- ABOUT THIS TASK: Omit every picture. Return all other data as it stands.

- RAW DATA:
────────────────

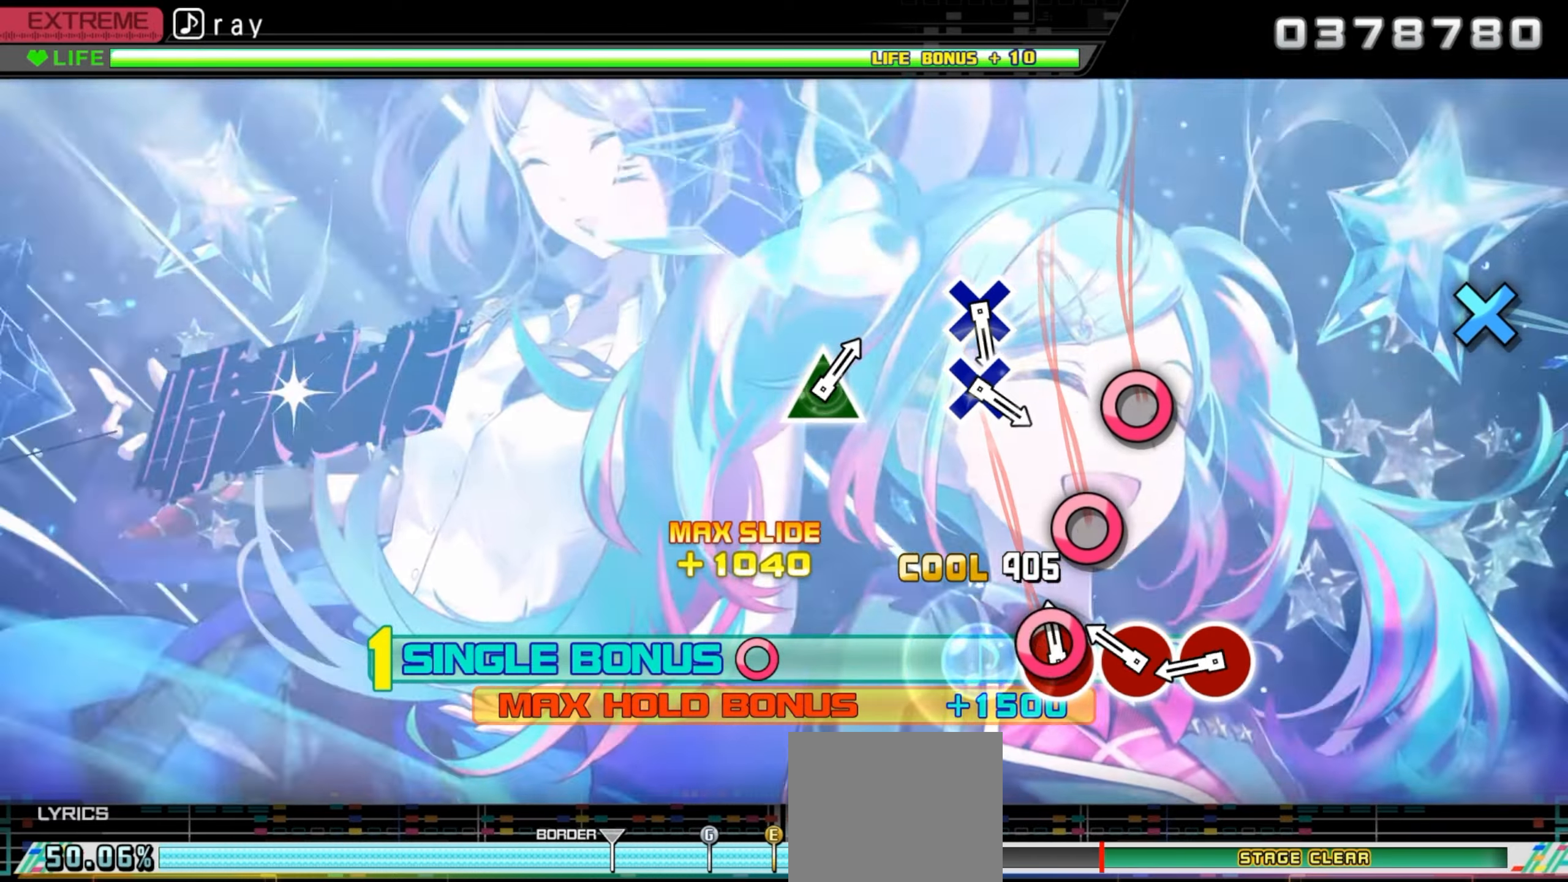
{"buttons": ["CIRCLE"], "events": [[134, "CIRCLE", "up"], [234, "CIRCLE", "down"], [367, "CIRCLE", "up"], [467, "CIRCLE", "down"]]}
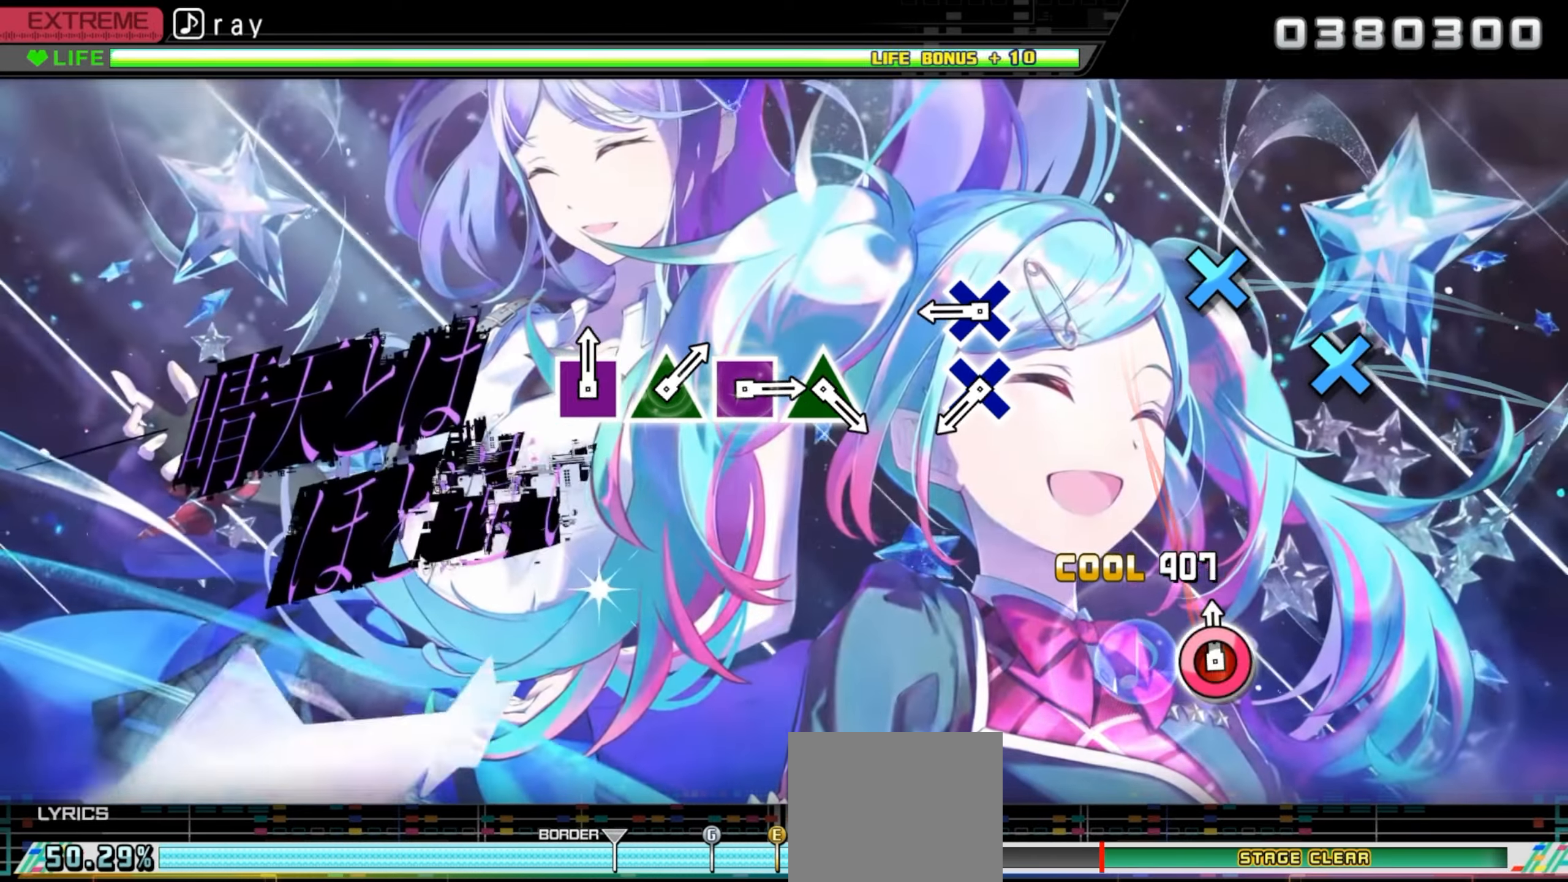
{"buttons": ["CROSS"], "events": [[100, "CIRCLE", "up"], [417, "CROSS", "down"]]}
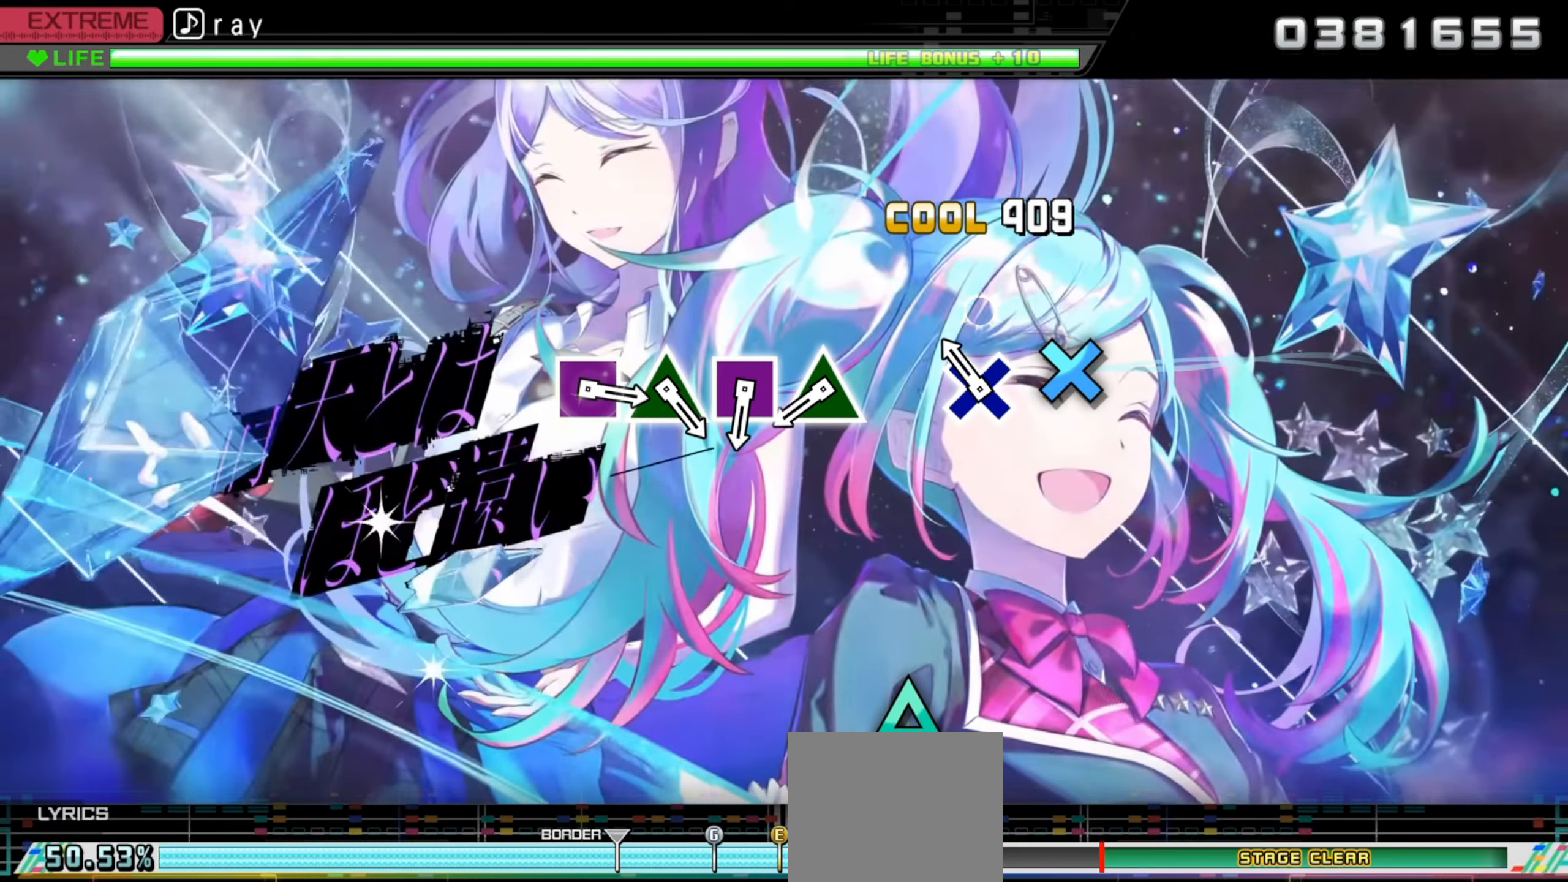
{"buttons": [], "events": [[34, "CROSS", "up"], [150, "CROSS", "down"], [267, "CROSS", "up"]]}
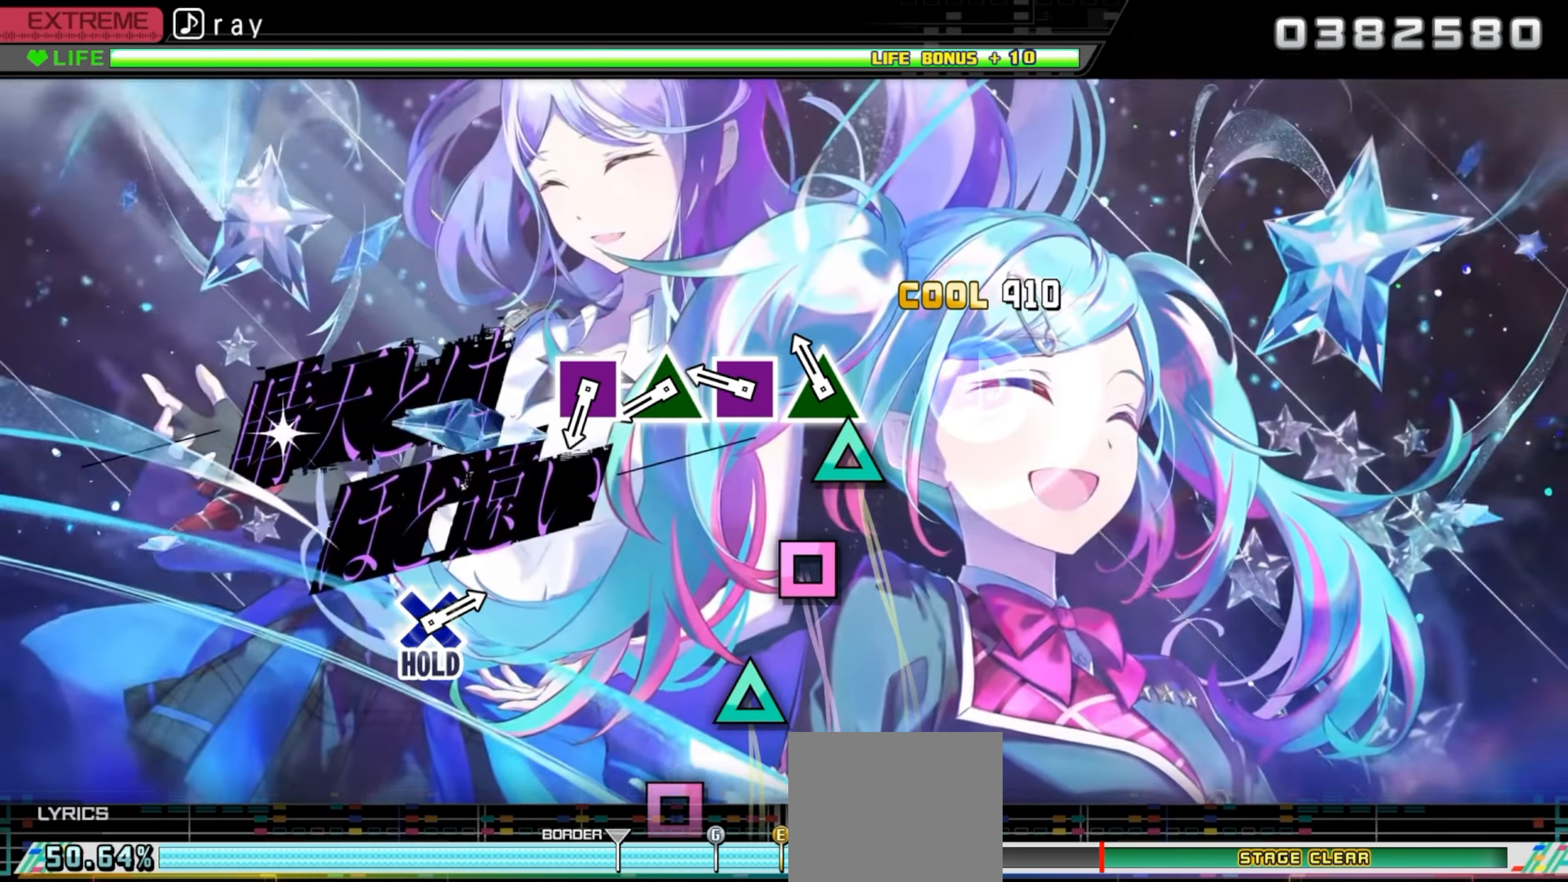
{"buttons": [], "events": [[84, "TRIANGLE", "down"], [200, "TRIANGLE", "up"], [317, "SQUARE", "down"], [450, "SQUARE", "up"]]}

────────────────

- ANSWER TO THIS EXERCISE:
{"buttons": ["CIRCLE"], "events": [[134, "CIRCLE", "up"], [234, "CIRCLE", "down"], [367, "CIRCLE", "up"], [467, "CIRCLE", "down"]]}
{"buttons": ["CROSS"], "events": [[100, "CIRCLE", "up"], [417, "CROSS", "down"]]}
{"buttons": [], "events": [[34, "CROSS", "up"], [150, "CROSS", "down"], [267, "CROSS", "up"]]}
{"buttons": [], "events": [[84, "TRIANGLE", "down"], [200, "TRIANGLE", "up"], [317, "SQUARE", "down"], [450, "SQUARE", "up"]]}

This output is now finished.